Zomato recently announced that it is offering 26 weeks of paid leave to parents including the non-birthing partners and $1000 will be offered per child on the onset of the moment when couples start a new life with their child.
Deepinder Goyal, co-founder and CEO of Zomato, posted on a blog, “For women across the globe (we have teams in 13 countries as we speak), we will be offering 26 weeks paid leave, or will follow the government mandated policy, whichever is more. We will be offering exactly the same benefits to men as well. There won’t be even an iota of difference in parental leave policy for men and women at Zomato going forward.”
He further added, “These policy changes are applicable to even those Zomans who have had a child within the last 6 months.”
What Makes Zomato’s Step Revolutionary?
The state of parental leave in India is sad and desperate. While MNCs, IT and tech giants provide a host of benefits and perks to birthing and sometimes, even to the non-birthing partners, India’s population which seem to be largely dependent on smaller businesses for employment find it difficult to fully exhaust the policies of paternal leave.
Start-ups are by and large a revolutionary concept as far as India is concerned. If India is on its way to becoming a start-up nation, then the role of start-ups is perhaps way beyond and profound than just providing solutions to based on technology.
In 2015, Facebook announced that the four-month leave option was available for all irrespective or gender. According to HP’s data, the highest paternity leave is offered by Netflix which is 52 weeks, next in line is Microsoft with 22 weeks. In such a scenario, what Zomato has done is indeed a revolutionary step.
The Indian Context
According to UNICEF, India is among almost 90 countries in the world without national policies in place that ensure new fathers get adequate paid time off with their newborn babies.

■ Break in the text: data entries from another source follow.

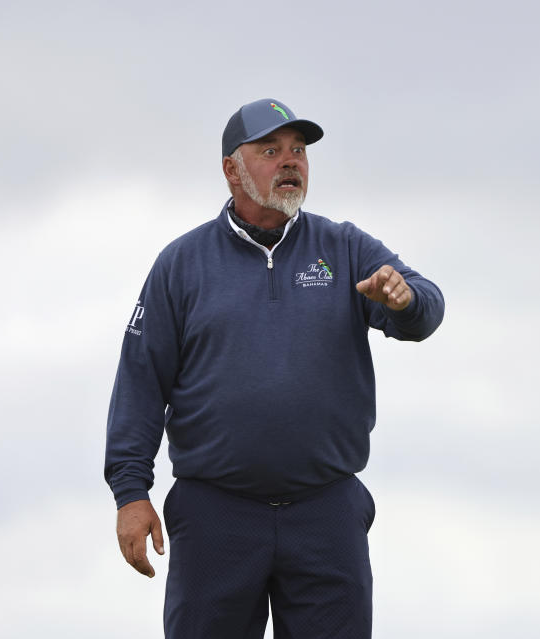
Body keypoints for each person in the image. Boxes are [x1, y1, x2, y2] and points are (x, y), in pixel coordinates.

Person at [104, 97, 444, 638]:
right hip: (215, 513)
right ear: (231, 170)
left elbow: (425, 306)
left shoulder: (344, 247)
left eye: (298, 150)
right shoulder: (182, 264)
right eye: (271, 150)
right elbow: (141, 381)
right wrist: (131, 493)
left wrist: (405, 300)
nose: (291, 162)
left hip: (325, 512)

However, start-ups are recognizing the importance of employee retention and the need to project themselves as society-friendly. Nowadays, business is not only about mere transaction of money, but brands are also focusing on building a reputation that has principles in consonance with the needs of society.
Start-ups, which are massively endowed with young employees, are serious when it comes to the matters of employee retention. When an old employee leaves the organization, the entire structure gets disturbed. Vacation perks, healthcare insurance and most essentially, maternal and paternal leaves are the biggest retention tools a start-up can provide an employee.